ACTION ITEM: Copy nothing but the lines from the opening of the entries through the line that contains "right elbow: (351, 913)", exactly as written. Drop the pictures.

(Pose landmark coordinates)
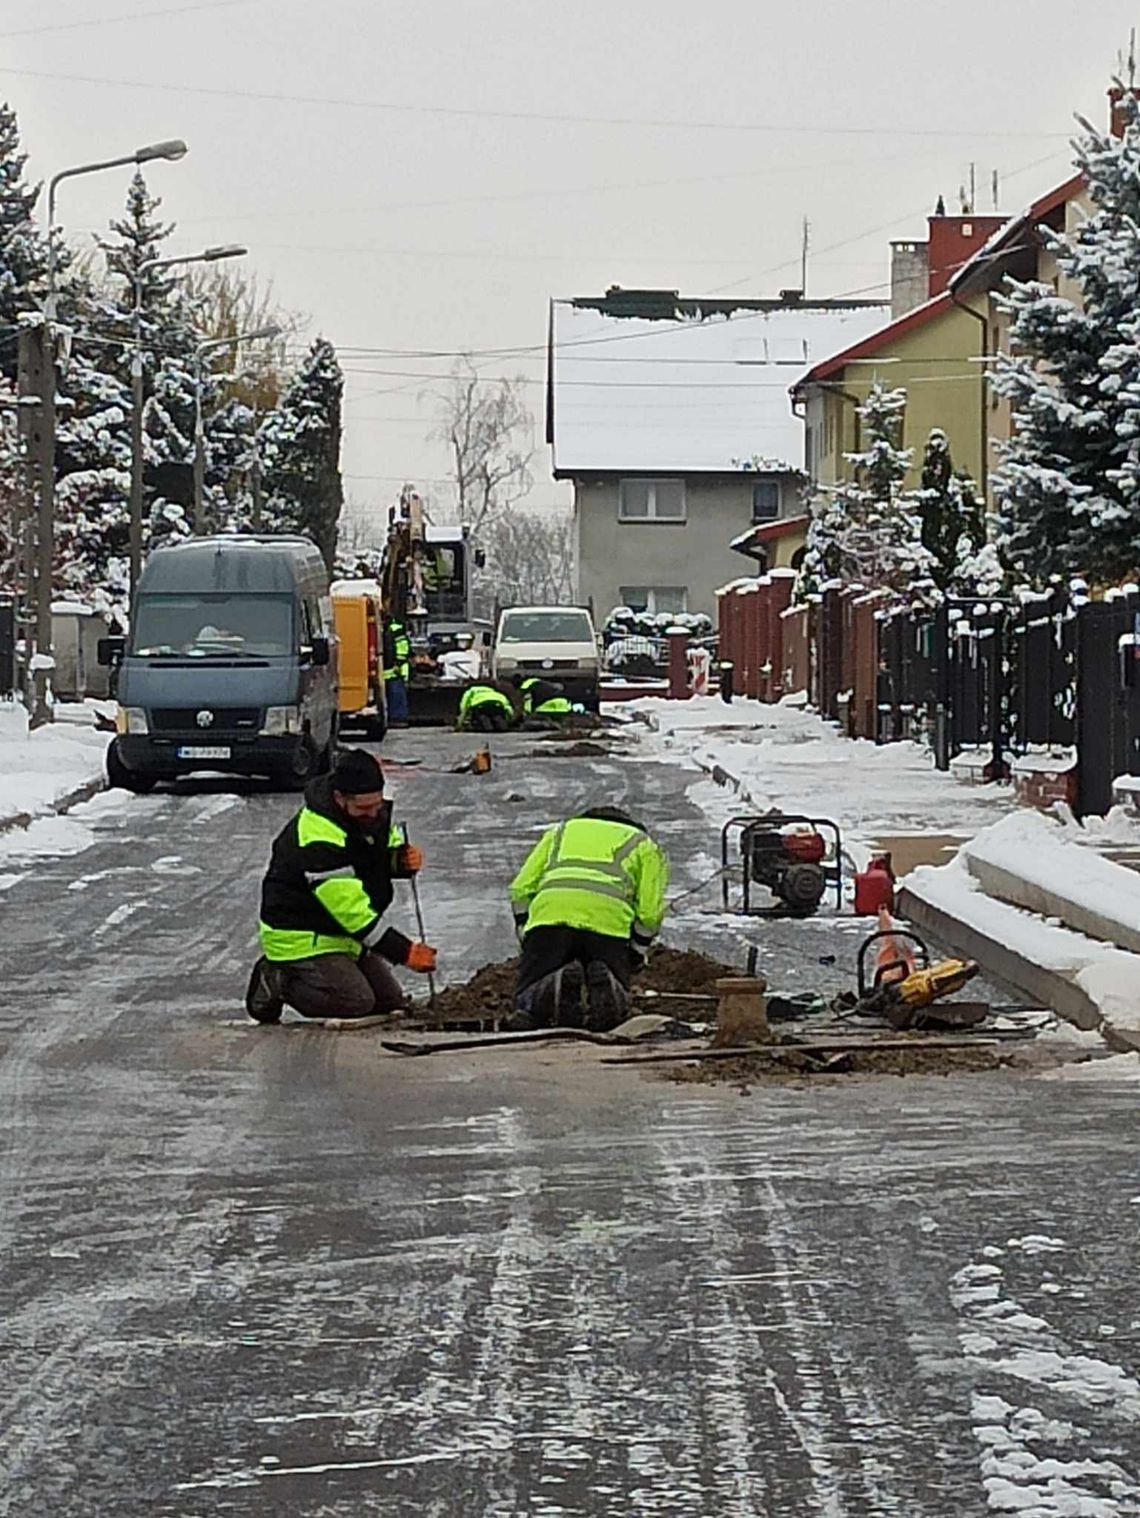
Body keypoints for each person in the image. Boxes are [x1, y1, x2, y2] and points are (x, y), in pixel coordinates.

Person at [245, 748, 437, 1023]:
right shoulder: (318, 838)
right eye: (364, 809)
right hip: (302, 936)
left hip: (341, 934)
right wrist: (405, 951)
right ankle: (278, 978)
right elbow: (351, 913)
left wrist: (399, 860)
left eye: (377, 806)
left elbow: (376, 851)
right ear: (339, 798)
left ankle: (331, 970)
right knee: (355, 1001)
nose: (373, 814)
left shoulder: (366, 813)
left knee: (389, 1002)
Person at [508, 806, 669, 1031]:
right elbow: (650, 913)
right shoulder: (644, 844)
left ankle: (547, 992)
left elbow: (520, 888)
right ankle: (610, 992)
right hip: (608, 927)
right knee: (618, 993)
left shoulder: (560, 831)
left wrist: (525, 930)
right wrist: (636, 952)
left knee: (529, 994)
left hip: (551, 917)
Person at [382, 610, 411, 726]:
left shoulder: (395, 628)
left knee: (396, 691)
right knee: (393, 692)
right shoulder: (387, 628)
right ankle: (393, 716)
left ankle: (398, 717)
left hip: (394, 669)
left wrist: (398, 663)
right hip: (386, 668)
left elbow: (402, 647)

OUTPUT FOR THIS EXERCISE:
Body keypoints for each person in the image. Boxes are [x1, y1, x2, y2] and points are (x, y), in pixel coordinates.

Person at [245, 748, 437, 1023]:
right shoulder: (318, 838)
right eye: (364, 809)
right hip: (302, 936)
left hip: (341, 934)
right wrist: (405, 951)
right ankle: (278, 978)
right elbow: (351, 913)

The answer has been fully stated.